• [WHAT YOU SHOULD DO]:
What lines of the data below hold the string "created"? Copy each one.

-- DATA FOR ANALYSIS follows --

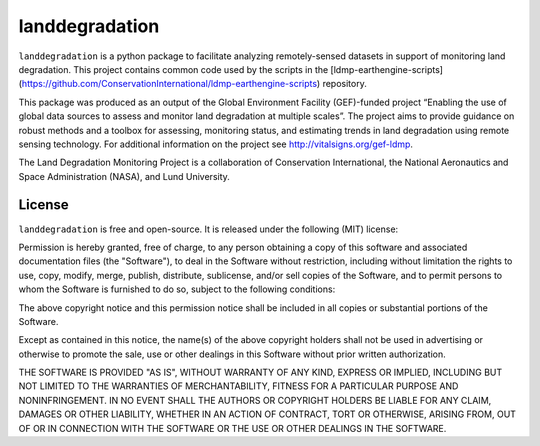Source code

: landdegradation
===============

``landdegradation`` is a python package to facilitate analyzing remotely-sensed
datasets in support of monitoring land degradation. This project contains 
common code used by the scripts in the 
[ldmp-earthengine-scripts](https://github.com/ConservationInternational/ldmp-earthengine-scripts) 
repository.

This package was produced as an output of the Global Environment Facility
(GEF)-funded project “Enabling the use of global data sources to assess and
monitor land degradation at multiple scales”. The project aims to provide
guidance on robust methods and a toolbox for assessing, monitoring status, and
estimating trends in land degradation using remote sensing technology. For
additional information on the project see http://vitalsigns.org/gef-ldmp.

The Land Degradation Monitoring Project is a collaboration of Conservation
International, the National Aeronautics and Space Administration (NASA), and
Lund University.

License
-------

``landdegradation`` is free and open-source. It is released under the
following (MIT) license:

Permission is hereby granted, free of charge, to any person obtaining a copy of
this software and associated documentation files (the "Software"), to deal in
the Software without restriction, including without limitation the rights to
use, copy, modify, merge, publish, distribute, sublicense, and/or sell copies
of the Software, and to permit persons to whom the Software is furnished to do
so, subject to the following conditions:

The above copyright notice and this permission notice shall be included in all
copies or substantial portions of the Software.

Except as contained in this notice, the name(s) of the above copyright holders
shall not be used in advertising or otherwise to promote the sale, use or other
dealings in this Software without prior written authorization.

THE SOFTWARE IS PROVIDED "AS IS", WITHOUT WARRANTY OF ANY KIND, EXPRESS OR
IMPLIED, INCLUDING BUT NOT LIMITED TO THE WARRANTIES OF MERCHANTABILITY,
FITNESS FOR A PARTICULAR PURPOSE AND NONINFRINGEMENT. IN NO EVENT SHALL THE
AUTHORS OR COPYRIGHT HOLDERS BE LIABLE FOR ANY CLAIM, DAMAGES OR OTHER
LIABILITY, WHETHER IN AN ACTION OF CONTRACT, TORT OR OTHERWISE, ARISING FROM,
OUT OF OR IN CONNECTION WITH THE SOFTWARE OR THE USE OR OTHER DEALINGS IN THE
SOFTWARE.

-- DATA FOR ANALYSIS concluded --
-- DATA FOR ANALYSIS follows --

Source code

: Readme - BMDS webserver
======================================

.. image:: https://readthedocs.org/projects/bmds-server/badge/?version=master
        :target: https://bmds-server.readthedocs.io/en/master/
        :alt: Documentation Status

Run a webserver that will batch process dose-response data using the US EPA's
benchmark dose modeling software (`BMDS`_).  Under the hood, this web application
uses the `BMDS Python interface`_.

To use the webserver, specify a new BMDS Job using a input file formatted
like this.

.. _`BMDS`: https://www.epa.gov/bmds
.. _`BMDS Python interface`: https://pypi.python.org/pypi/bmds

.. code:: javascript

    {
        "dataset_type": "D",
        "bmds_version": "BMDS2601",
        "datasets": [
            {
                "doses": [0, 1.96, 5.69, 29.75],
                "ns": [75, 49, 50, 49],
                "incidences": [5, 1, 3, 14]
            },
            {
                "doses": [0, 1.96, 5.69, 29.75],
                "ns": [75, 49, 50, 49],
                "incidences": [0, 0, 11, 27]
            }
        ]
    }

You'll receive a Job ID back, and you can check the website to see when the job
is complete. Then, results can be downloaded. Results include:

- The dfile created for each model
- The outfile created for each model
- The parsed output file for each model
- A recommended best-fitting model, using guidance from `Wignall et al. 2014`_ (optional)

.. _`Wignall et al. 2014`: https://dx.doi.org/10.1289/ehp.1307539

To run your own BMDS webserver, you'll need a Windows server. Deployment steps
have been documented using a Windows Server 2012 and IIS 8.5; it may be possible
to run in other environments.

-- DATA FOR ANALYSIS concluded --

• [TASK OUTPUT]:
- The dfile created for each model
- The outfile created for each model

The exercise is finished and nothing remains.